DATASET RECORDS Start Marker

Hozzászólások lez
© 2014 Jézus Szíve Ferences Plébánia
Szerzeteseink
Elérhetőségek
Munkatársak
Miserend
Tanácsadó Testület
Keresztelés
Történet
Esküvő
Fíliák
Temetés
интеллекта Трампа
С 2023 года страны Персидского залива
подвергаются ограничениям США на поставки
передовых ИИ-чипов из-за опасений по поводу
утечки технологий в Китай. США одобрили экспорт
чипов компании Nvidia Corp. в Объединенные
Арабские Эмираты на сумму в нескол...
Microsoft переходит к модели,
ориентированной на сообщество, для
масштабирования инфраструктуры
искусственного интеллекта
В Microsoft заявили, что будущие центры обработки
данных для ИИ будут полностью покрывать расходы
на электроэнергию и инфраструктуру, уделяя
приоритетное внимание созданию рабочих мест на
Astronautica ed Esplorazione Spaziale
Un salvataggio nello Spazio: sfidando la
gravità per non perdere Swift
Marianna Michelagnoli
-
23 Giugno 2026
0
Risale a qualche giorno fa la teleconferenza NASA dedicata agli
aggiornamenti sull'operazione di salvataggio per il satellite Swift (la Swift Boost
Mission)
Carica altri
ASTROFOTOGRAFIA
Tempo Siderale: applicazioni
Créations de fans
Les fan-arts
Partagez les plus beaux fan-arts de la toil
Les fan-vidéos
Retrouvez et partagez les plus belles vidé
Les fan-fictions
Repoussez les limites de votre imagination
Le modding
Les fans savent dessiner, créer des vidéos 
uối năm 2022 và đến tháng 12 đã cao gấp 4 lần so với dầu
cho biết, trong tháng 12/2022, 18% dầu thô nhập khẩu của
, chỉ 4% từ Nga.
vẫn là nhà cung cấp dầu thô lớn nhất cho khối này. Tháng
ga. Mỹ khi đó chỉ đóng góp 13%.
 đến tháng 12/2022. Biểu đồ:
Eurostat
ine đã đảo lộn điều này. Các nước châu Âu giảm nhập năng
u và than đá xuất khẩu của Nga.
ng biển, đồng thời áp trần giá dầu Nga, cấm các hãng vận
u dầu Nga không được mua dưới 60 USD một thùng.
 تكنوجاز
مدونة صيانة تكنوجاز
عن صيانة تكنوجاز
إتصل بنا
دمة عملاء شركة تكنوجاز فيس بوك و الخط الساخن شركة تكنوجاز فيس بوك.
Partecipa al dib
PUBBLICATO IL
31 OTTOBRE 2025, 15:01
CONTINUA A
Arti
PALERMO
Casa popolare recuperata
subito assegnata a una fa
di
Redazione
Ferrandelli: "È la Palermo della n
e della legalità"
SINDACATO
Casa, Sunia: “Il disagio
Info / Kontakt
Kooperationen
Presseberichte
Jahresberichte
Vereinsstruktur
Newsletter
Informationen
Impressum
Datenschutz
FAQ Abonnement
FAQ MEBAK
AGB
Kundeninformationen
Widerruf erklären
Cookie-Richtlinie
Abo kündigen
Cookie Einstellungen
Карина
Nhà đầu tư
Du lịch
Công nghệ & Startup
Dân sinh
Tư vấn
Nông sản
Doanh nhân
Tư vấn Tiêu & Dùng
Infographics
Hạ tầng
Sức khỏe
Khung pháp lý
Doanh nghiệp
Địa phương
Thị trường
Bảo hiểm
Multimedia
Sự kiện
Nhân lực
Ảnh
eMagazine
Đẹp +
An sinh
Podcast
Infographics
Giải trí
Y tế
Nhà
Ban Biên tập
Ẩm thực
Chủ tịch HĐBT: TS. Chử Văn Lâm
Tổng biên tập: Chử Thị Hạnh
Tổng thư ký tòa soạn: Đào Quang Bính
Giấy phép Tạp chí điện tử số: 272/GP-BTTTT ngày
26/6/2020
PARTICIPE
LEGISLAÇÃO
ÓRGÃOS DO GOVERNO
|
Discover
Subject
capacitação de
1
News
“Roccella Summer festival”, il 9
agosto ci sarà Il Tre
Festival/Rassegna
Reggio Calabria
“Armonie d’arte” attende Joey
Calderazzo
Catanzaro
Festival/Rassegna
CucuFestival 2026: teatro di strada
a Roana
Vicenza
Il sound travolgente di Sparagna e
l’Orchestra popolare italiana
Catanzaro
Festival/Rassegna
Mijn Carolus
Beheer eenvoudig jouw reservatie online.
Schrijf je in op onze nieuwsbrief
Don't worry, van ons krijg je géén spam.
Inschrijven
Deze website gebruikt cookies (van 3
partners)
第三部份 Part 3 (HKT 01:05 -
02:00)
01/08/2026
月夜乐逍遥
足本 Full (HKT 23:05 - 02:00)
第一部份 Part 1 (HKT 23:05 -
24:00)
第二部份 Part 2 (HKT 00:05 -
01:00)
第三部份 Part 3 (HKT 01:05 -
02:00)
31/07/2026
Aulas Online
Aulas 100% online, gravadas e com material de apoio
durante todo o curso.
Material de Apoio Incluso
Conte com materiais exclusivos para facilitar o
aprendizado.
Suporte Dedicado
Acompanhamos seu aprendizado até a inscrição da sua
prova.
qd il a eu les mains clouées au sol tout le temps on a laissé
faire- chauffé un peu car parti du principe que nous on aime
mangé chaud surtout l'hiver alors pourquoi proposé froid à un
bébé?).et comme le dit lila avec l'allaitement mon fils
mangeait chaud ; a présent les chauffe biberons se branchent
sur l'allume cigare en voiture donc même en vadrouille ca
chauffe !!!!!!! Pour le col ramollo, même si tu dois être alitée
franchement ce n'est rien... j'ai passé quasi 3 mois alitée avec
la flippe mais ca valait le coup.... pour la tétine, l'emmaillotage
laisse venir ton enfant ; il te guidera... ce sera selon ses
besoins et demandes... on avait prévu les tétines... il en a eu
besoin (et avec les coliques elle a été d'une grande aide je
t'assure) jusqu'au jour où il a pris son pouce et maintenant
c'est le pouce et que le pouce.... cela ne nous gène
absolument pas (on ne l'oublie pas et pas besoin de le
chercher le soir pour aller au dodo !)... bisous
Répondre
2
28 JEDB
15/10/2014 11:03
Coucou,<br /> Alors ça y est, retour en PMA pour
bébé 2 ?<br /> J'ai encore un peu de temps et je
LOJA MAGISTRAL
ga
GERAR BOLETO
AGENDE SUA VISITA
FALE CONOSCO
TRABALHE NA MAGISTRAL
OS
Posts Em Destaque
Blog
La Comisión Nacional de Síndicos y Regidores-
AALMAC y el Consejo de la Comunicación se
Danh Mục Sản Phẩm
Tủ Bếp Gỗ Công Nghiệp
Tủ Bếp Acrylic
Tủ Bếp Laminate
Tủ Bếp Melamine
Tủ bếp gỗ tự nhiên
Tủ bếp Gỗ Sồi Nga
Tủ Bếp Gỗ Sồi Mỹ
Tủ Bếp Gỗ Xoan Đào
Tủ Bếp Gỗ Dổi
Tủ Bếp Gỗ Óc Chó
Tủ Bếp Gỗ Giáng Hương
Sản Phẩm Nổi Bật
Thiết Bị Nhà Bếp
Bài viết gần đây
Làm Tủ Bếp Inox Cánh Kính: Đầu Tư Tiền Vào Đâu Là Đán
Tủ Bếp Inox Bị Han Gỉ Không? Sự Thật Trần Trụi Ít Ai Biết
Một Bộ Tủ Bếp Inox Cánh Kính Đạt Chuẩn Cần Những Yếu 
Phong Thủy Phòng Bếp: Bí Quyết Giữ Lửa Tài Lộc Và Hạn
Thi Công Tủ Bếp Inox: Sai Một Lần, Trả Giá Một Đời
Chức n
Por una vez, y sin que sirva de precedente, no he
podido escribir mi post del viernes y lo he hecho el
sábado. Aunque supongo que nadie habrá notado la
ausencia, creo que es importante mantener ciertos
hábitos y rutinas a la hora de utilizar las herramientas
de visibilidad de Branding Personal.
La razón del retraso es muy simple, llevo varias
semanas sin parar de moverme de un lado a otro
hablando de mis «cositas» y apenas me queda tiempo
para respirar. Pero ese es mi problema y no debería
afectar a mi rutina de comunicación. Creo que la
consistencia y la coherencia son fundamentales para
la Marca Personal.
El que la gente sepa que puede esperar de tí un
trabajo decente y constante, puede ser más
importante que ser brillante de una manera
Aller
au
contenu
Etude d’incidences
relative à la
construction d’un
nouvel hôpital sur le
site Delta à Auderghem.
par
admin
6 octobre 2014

DATASET RECORDS End Marker

TASK TO COMPLETE:
Lines in the data that hold "Aulas" must be located and copied.

THE ANSWER:
Aulas Online
Aulas 100% online, gravadas e com material de apoio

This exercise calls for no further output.